Politiques et dignitaires maltais ont rendu hommage lundi après-midi à la journaliste et blogueuse anticorruption Daphne Caruana Galizia dans une chapelle toute proche du lieu de son assassinat à la voiture piégée, voici exactement une semaine.

Mais la famille de Mme Caruana Galizia, qui réside tout près et accuse les autorités maltaises de complicité dans le drame, n'a pas participé à la messe.

"Ceux qui ont tué Daphne Caruana Galizia voulaient nous faire peur et nous terroriser", a déclaré l'archevêque de Malte, Mgr Charles Scicluna devant l'assemblée, où avaient pris place plusieurs anciens présidents et Premiers ministres ainsi que des parlementaires.

Vendredi, le pape François avait envoyé un message de condoléances au petit archipel méditerranéen, où le catholicisme est religion d'Etat, un geste rarissime de la part du Saint-Siège pour une personnalité privée.

Sur place, un drapeau maltais, des fleurs et des messages ont été déposés près de la route où des inconnus ont fait exploser une puissante bombe sous la voiture de la journaliste.

"Ton stylo est plus puissant que le Semtex. Ce que tu as écrit et révélé ne peut pas être balayé par une explosion", assurait l'un des messages.

Souvent qualifiée de "Wikileaks à elle toute seule", M. Caruana Galizia, 53 ans, avait révélé certains des pans les plus sombres de la politique maltaise, s'attaquant avec virulence à des proches du Premier ministre travailliste Joseph Muscat mais aussi plus récemment au chef de l'opposition nationaliste (centre droit).

"Notre résolution aujourd'hui est que là où il y a la violence, nous oeuvrerons pour la paix, là où il y a la haine, nous oeuvrerons pour l'amour, là où règne l'injustice, nous nous battrons pour la justice, là où il y a la peur, nous oeuvrerons pour le courage", a déclaré Mgr Scicluna.

Dimanche, des milliers de Maltais étaient descendus dans les rues pour marquer leur désir d'unité après l'assassinat, dans un pays marqué par des fractures partisanes ancestrales.

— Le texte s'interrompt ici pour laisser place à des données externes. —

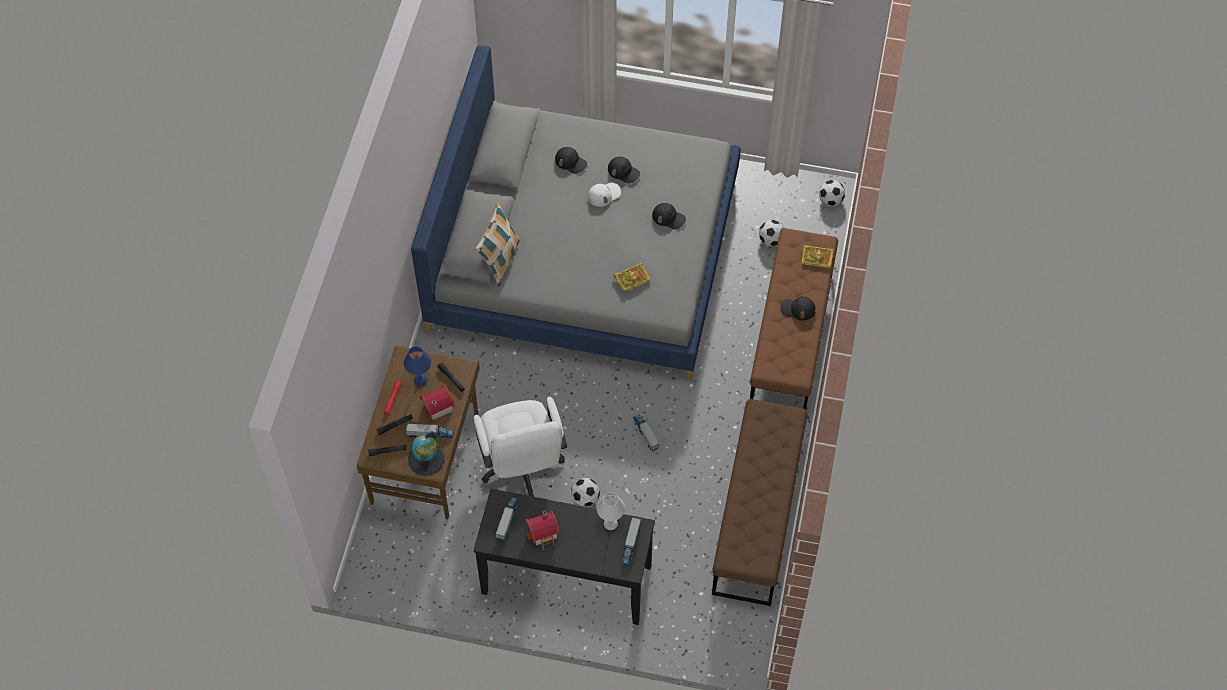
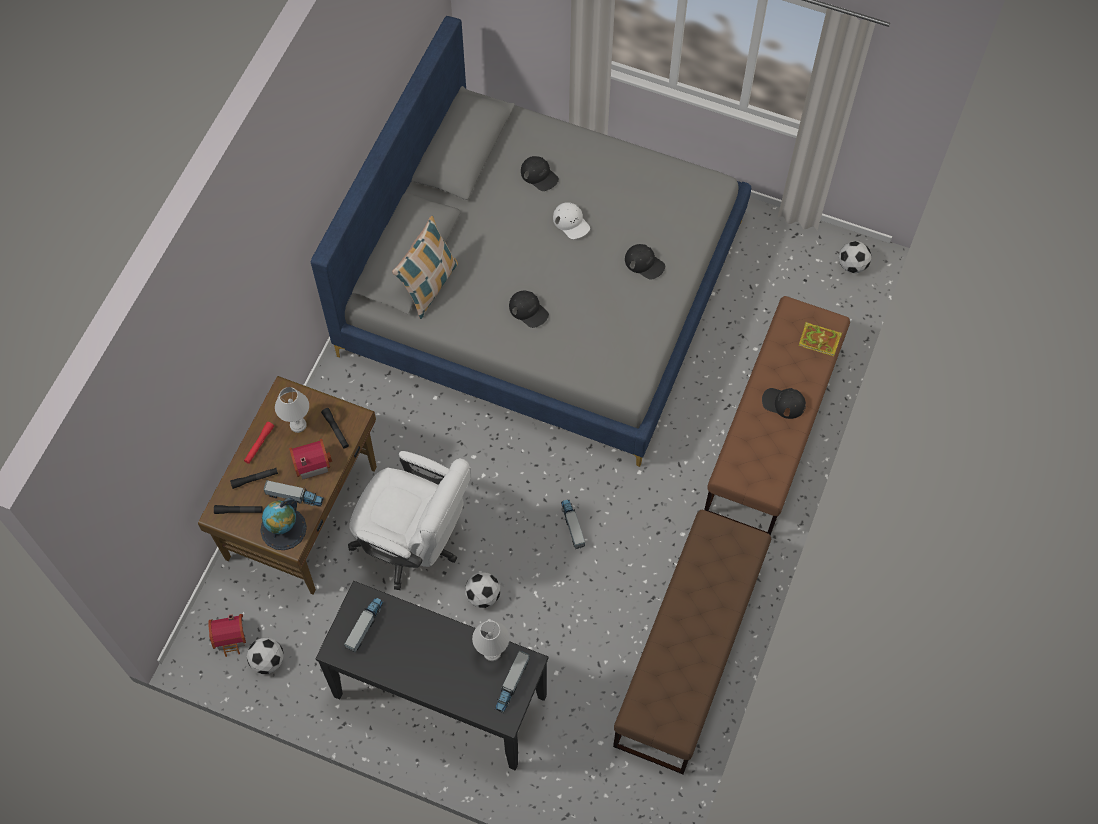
camera: 10 degrees right, 5 degrees up
(419, 380) = (297, 425): blue table lamp -> white table lamp
(522, 468) = (415, 544): white office chair -> white office chair turned 60 degrees counterclockwise
(544, 534) = (407, 651): toy house -> toy house (231, 638)
(604, 194) = (571, 222): white cap -> white cap turned 75 degrees clockwise
(623, 171) = (601, 197): black cap -> black cap (528, 310)
(632, 278) = (585, 333): book -> none
(771, 240) = (770, 304): football -> football (268, 661)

Mais l'absence des proches de Mme Caruana Galizia a été remarquée lundi à la messe. Dans des messages virulents sur Facebook, les trois fils de la journaliste ont accusé M. Muscat de s'être entouré d'escrocs et d'avoir créé une culture d'impunité ayant transformé Malte en "île mafia".

Les organisateurs de la manifestation de dimanche ont d'ailleurs appelé lundi les Maltais à envoyer tous un email à M. Muscat, à 15H00 précises, l'heure de l'assassinat, pour réclamer le départ du chef de la police et du ministre de la Justice.